Help For Gardens Under Glass (or Plastic)
So, you want a greenhouse. Well, don’t expect to take a vacation anytime soon. Greenhouses demand daily attention.
Many years ago, I moved to SoHo in downtown Manhattan. Friends and I rented an 8,000 square foot loft on the top floor of a six-story light-manufacturing building. I was all set to garden!
That garden was all in containers on the roof. I also wanted to fulfill a dream I had for many years – to have a greenhouse. I built a 16 x 20 foot wood frame and plastic film structure over a skylight. In those days before Craig’s list, all you had to do to get just about anything was either go around on trash day, or ask people if they knew anyone who might be getting rid of, say, a spiral staircase. I found one and installed it under the skylight opening; and that’s how I would enter the greenhouse from below.

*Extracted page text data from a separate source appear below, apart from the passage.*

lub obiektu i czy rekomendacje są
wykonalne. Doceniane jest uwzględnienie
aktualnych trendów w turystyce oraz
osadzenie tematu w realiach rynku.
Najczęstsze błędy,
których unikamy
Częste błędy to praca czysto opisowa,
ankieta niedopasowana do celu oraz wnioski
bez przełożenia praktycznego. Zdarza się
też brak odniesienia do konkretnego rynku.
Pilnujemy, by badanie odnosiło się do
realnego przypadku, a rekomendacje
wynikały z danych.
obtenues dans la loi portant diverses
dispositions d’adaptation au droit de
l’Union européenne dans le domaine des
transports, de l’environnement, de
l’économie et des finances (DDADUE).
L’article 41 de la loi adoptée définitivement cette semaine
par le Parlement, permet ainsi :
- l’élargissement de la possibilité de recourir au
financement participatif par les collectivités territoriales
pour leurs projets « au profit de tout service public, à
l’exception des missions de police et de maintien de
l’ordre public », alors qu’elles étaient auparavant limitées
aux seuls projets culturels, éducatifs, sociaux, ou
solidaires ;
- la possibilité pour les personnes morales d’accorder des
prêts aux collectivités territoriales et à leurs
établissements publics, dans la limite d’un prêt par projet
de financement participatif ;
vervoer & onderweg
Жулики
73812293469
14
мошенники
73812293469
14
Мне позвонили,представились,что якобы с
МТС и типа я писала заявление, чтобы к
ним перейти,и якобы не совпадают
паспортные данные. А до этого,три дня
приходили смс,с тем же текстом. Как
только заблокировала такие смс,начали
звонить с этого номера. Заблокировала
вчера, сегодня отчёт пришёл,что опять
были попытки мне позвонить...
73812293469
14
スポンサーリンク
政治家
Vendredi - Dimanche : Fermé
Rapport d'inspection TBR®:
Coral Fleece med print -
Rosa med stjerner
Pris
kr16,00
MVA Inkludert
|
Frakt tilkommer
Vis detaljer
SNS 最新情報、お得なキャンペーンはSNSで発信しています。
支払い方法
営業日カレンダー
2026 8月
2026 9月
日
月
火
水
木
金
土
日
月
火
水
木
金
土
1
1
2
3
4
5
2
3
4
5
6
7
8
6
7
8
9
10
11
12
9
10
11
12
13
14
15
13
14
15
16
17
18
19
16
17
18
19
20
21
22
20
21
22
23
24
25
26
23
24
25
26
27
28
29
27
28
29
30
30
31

Having a greenhouse is a major undertaking. Besides the building, you need a lot of equipment – things I could not find in the garbage, or from friends of friends. Around the same time that I was expanding my passion into greenhouse plants, I found a new mail order company that had been founded by Charley Yaw, this week’s radio guest (right with his wife, Carol) for people like me: Charley’s Greenhouse and Garden supply. I got thermostats, misting devices, electric switches, vents and much more.
Today, Charley’s has a much bigger catalog and offers just about everything you need to build and maintain a greenhouse.
It was a lot of work to keep the greenhouse, but I did for ten years until I moved. Before I left, I put the word out that I had large outdoor containers, irrigation devices, planting medium, trees, perennials and shrubs. Every single thing was taken by local gardening groups like the Green Guerillas, and the Riker’s Island Prison horticultural rehabilitation project – even the greenhouse. I don’t know if I will ever have a greenhouse, again. I will have to be prepared to not take a vacation, but that’s OK – caring for the plants in a warm and humid environment in the dead of winter is pretty much like taking a trip to the tropics.